A man was invited to an old friend's house for dinner. The host preceded every request to his wife by calling her "'Sweetheart," "Honey," Darling," "my love," etc. The guest was quite impressed since the couple had been married almost seventy years. While the wife was in the kitchen, the guest remarked how nice it was the husband still called her these pet names. The old man said, "To tell you the truth, I forgot her name about ten years ago."

If you can't stand bad puns, skip this: There were three Indian squaws. One slept on a deer skin, one slept on an elk skin and the third slept on a hippopotamus skin. All three became pregnant and the first two each had a baby boy. The one who slept on the hippopotamus skin had twin boys. This goes to prove the squaw of the hippopotamus is equal to the squaws of the other two hides.

Finding one of her students making faces at others on the playground, Ms. Smith stopped to gently reprove the child. Smiling sweetly, the teacher said, "Bobby, when I was a child, I was told if I made an ugly face it might freeze and it would stay like that. Bobby looked at her intently and then thoughtfully replied, "Well, Ms. Smith, you can't say you weren't warned."

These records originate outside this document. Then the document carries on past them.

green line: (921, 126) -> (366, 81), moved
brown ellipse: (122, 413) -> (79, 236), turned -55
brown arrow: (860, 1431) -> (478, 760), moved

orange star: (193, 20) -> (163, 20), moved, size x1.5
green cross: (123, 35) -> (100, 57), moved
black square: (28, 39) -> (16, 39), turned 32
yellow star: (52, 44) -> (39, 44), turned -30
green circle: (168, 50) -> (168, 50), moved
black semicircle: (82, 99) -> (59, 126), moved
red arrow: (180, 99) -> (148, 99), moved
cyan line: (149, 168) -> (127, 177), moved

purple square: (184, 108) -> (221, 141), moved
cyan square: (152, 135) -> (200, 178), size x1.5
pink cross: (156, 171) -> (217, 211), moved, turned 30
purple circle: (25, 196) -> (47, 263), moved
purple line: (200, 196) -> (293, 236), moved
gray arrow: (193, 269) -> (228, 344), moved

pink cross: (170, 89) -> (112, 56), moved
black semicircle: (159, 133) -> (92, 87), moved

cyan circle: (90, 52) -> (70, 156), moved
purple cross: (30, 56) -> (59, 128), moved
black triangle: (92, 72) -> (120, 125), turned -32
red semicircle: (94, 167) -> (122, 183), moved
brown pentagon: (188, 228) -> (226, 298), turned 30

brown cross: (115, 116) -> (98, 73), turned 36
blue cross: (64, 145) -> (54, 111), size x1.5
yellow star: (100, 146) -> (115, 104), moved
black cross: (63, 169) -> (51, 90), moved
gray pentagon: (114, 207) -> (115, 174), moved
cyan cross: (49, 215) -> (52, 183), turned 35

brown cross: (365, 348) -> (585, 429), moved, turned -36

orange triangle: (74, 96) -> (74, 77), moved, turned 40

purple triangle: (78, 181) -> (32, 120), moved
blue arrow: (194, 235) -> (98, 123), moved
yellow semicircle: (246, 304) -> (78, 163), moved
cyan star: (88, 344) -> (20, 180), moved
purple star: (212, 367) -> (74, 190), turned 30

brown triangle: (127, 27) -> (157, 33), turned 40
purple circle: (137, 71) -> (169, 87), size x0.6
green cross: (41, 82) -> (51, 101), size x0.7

Three buddies are talking about death and dying. When you are in your casket and friends and family are mourning you, what would you like to hear them say about you?
The first man says, "I would like to hear them say I was a great doctor and a great family man."
The second man says, "I would like to hear I was a wonderful husband and a schoolteacher who made a difference."
The last man says, "I'd like to hear, 'LOOK, HE'S MOVING."